• _Directive_:
Quote all of the text in the data below word for word, line by line, and leave the pictures out.

• _Input data_:

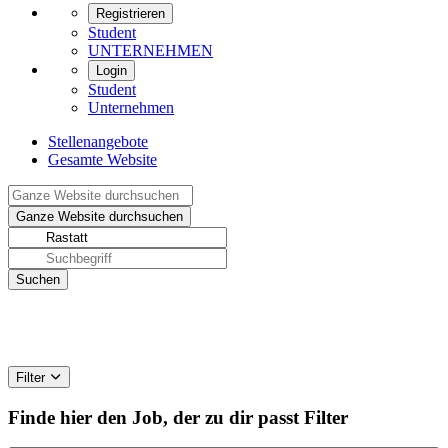
Registrieren
Student
UNTERNEHMEN
Login
Student
Unternehmen
Stellenangebote
Gesamte Website
Filter
Finde hier den Job, der zu dir passt
Filter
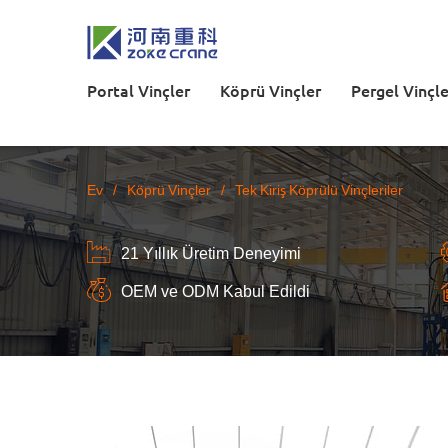
Portal Vinçler
Köprü Vinçler
Pergel Vinçle
Ev
/
Köprü Vinçler
/
Tek Kiriş Köprülü Vinçleriler
21 Yıllık Üretim Deneyimi
OEM ve ODM Kabul Edildi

• _Written response_:
Registrieren
Student
UNTERNEHMEN
Login
Student
Unternehmen
Stellenangebote
Gesamte Website
Filter
Finde hier den Job, der zu dir passt
Filter
Portal Vinçler
Köprü Vinçler
Pergel Vinçle
Ev
/
Köprü Vinçler
/
Tek Kiriş Köprülü Vinçleriler
21 Yıllık Üretim Deneyimi
OEM ve ODM Kabul Edildi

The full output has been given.